== SUPPLIED INFORMATION ==
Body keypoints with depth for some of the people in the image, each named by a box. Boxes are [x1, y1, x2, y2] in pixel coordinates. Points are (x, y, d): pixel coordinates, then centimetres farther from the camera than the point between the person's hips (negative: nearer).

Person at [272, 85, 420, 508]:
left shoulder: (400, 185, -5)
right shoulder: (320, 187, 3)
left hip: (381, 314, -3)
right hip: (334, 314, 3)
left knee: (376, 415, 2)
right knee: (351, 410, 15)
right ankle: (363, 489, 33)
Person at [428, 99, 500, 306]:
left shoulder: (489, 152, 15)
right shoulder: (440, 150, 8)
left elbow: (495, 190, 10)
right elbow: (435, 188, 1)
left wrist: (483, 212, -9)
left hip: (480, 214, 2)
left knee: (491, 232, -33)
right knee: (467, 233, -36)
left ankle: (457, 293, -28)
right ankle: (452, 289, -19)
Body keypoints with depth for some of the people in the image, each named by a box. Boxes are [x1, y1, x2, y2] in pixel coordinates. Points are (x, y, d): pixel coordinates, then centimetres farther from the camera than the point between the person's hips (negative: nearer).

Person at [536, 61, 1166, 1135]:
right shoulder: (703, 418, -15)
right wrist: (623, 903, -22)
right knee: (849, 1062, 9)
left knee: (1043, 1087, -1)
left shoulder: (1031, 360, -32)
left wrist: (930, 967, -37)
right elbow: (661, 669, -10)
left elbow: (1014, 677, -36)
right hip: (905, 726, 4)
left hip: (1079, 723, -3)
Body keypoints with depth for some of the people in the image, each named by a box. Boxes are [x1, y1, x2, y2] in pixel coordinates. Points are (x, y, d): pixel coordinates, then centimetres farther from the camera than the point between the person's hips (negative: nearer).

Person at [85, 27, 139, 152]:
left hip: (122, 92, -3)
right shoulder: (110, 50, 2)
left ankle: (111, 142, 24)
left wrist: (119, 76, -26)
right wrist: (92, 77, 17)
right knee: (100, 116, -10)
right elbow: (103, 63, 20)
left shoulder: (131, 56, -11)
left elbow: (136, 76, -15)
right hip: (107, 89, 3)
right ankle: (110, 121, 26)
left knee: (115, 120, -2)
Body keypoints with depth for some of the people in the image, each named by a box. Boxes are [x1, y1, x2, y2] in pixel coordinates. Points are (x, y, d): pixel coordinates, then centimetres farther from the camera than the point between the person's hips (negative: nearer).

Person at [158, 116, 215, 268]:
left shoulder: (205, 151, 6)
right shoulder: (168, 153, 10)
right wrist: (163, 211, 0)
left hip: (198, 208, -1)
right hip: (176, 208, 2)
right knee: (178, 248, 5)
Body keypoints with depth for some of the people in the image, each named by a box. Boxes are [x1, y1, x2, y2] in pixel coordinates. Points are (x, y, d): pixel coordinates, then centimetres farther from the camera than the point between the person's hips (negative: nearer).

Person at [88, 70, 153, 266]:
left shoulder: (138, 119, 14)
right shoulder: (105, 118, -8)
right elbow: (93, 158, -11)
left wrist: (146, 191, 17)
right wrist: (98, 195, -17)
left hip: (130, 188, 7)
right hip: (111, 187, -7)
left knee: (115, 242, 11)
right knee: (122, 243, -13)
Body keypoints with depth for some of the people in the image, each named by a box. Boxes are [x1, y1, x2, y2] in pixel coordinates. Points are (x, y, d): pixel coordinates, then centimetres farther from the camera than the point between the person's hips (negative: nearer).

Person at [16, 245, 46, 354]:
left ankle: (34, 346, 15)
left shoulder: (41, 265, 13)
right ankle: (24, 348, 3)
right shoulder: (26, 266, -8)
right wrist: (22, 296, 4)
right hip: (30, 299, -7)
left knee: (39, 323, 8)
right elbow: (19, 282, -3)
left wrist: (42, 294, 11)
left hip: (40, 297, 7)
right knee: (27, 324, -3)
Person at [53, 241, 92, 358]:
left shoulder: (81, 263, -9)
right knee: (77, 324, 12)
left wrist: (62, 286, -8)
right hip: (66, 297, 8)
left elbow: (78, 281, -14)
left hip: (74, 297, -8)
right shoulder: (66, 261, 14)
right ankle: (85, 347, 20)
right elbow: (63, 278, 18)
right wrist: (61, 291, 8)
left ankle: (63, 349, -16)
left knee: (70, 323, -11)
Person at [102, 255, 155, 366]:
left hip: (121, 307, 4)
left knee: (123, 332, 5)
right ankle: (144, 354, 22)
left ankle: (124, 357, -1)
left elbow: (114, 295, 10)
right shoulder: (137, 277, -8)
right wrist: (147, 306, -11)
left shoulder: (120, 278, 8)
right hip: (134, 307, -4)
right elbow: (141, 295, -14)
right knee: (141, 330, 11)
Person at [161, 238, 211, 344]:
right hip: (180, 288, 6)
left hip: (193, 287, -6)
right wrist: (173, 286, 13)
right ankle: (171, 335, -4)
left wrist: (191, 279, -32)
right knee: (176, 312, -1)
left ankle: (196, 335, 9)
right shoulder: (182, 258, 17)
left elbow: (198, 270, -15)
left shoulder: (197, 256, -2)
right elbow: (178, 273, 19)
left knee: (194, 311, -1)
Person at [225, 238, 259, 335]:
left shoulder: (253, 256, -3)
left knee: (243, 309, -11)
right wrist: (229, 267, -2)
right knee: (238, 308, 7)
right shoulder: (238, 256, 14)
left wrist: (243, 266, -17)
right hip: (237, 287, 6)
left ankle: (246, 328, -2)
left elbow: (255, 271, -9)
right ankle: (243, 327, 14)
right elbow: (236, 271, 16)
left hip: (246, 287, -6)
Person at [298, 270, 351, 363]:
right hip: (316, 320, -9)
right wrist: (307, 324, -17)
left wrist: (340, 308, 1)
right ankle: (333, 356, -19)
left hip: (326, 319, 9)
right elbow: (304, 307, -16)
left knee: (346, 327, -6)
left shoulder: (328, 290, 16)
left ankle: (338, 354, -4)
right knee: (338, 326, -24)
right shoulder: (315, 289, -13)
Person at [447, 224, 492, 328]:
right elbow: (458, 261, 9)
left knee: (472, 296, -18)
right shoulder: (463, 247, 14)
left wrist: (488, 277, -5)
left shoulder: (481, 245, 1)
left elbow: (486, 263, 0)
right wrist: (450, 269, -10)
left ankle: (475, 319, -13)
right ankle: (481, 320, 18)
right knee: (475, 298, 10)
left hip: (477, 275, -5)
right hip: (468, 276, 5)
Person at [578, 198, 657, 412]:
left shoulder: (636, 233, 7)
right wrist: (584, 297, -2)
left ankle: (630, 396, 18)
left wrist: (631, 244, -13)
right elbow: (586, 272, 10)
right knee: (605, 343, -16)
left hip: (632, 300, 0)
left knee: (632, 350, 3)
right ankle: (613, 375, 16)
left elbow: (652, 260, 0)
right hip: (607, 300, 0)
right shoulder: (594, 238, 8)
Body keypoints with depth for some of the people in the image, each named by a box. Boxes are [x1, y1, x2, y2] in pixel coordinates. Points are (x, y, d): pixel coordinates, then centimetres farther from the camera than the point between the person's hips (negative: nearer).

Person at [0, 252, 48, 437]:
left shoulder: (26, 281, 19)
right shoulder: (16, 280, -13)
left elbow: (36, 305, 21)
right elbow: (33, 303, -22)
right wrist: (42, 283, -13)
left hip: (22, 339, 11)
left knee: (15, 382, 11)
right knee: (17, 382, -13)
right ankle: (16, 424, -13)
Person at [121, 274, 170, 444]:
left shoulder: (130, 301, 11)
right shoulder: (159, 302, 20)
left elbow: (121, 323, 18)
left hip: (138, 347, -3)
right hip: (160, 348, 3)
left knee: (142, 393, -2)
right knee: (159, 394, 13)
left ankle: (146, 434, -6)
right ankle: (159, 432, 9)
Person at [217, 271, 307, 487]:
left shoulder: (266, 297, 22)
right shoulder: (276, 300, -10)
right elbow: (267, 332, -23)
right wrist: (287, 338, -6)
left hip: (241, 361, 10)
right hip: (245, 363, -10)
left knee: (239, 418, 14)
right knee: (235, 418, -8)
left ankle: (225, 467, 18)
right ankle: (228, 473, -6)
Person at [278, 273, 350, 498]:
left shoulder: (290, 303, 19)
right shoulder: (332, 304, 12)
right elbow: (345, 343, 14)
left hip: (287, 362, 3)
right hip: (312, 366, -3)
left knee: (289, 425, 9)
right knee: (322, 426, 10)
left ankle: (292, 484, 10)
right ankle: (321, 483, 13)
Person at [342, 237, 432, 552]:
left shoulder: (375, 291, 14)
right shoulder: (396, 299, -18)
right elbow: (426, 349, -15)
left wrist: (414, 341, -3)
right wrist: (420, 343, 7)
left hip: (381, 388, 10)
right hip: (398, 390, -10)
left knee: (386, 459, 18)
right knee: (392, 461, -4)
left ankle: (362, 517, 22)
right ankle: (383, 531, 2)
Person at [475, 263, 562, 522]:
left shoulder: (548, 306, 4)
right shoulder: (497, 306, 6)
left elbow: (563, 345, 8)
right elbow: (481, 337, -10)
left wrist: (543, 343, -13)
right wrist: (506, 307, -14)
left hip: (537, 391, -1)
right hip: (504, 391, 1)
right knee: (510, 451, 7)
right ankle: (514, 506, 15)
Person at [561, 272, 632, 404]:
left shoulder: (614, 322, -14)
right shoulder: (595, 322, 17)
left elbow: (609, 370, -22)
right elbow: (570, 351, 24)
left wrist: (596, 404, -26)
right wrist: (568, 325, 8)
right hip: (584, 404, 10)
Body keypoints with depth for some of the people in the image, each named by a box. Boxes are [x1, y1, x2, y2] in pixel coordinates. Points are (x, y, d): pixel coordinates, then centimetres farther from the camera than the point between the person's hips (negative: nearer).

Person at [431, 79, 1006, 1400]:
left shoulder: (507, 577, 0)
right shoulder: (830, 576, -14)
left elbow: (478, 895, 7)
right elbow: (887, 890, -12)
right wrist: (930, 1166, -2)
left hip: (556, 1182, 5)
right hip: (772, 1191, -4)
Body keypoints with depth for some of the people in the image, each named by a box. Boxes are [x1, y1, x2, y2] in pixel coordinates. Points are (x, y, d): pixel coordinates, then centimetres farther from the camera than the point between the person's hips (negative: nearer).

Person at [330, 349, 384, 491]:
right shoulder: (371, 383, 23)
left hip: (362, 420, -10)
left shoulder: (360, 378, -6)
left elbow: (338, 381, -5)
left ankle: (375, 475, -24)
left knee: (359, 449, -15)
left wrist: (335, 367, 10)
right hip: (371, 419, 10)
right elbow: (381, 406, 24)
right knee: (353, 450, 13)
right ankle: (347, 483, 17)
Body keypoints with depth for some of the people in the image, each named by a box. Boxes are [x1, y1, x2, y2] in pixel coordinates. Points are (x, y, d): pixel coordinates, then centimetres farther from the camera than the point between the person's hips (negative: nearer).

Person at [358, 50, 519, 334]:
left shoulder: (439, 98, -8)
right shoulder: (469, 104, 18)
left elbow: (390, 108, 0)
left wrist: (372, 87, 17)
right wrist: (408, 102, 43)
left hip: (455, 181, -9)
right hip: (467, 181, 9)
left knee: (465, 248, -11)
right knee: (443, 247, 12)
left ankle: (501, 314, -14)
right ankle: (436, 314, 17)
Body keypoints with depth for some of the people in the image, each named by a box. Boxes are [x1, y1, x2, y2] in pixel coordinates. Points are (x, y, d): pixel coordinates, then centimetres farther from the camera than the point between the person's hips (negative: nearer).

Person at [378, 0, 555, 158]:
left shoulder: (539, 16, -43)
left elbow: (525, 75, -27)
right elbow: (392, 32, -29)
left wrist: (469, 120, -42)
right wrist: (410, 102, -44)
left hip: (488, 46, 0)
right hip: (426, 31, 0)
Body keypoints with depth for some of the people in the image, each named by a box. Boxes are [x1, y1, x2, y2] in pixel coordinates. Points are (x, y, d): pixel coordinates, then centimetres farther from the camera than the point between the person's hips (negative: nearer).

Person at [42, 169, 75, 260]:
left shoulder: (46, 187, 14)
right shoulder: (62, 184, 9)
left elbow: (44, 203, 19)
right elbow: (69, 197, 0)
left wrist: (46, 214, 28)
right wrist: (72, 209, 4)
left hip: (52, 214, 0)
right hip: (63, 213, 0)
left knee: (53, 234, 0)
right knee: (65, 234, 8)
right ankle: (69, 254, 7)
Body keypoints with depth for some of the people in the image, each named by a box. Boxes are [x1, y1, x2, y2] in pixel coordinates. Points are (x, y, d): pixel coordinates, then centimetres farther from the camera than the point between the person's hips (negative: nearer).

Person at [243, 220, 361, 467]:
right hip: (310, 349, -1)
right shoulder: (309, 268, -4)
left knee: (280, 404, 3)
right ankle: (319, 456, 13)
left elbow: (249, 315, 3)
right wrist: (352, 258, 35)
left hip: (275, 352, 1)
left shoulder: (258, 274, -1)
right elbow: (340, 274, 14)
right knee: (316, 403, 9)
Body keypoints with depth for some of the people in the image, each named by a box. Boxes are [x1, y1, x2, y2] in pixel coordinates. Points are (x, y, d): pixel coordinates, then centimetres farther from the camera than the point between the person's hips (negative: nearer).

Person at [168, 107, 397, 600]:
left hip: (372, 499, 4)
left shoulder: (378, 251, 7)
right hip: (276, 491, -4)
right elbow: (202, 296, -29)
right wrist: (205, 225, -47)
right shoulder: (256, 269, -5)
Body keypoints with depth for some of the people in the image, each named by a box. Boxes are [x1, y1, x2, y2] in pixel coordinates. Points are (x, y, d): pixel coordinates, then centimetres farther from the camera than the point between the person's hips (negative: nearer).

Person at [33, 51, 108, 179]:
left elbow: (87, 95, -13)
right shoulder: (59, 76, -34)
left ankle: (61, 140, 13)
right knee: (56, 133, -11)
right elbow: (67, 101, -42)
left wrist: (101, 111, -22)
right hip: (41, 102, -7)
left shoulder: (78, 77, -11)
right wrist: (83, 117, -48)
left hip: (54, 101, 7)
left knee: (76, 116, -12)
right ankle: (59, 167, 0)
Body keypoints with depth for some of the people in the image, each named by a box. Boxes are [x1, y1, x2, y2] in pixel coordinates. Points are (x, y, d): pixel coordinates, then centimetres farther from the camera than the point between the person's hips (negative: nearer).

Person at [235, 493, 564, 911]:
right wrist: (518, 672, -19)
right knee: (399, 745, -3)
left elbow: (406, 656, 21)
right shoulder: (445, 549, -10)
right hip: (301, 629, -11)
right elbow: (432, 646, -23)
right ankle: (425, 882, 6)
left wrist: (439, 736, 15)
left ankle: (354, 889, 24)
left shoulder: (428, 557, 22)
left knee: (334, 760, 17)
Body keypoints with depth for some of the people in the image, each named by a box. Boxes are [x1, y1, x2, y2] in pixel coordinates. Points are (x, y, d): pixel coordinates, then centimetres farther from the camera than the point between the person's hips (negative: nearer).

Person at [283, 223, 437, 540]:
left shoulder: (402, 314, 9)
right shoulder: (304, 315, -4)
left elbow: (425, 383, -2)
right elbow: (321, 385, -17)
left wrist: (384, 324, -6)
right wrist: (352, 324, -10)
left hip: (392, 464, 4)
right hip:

== WORK TO COMPLETE ==
Return only the part of the records above that opens with the line containing "left wrist: (372, 87, 17)" and closes with the line containing "right ankle: (69, 254, 7)", ends included.

== SOLUTION ==
left wrist: (372, 87, 17)
right wrist: (408, 102, 43)
left hip: (455, 181, -9)
right hip: (467, 181, 9)
left knee: (465, 248, -11)
right knee: (443, 247, 12)
left ankle: (501, 314, -14)
right ankle: (436, 314, 17)
Body keypoints with depth for some of the people in the image, each named by a box. Boxes are [x1, y1, x2, y2] in pixel coordinates. Points are (x, y, d): pixel coordinates, then centimetres farther from the camera than the point between the person's hips (negative: nearer).

Person at [378, 0, 555, 158]:
left shoulder: (539, 16, -43)
left elbow: (525, 75, -27)
right elbow: (392, 32, -29)
left wrist: (469, 120, -42)
right wrist: (410, 102, -44)
left hip: (488, 46, 0)
right hip: (426, 31, 0)
Body keypoints with depth for some of the people in the image, each named by a box. Boxes are [x1, y1, x2, y2] in pixel coordinates. Points are (x, y, d): pixel coordinates, then centimetres farther from the camera than the point between the person's hips (negative: nearer).

Person at [42, 169, 75, 260]:
left shoulder: (46, 187, 14)
right shoulder: (62, 184, 9)
left elbow: (44, 203, 19)
right elbow: (69, 197, 0)
left wrist: (46, 214, 28)
right wrist: (72, 209, 4)
left hip: (52, 214, 0)
right hip: (63, 213, 0)
left knee: (53, 234, 0)
right knee: (65, 234, 8)
right ankle: (69, 254, 7)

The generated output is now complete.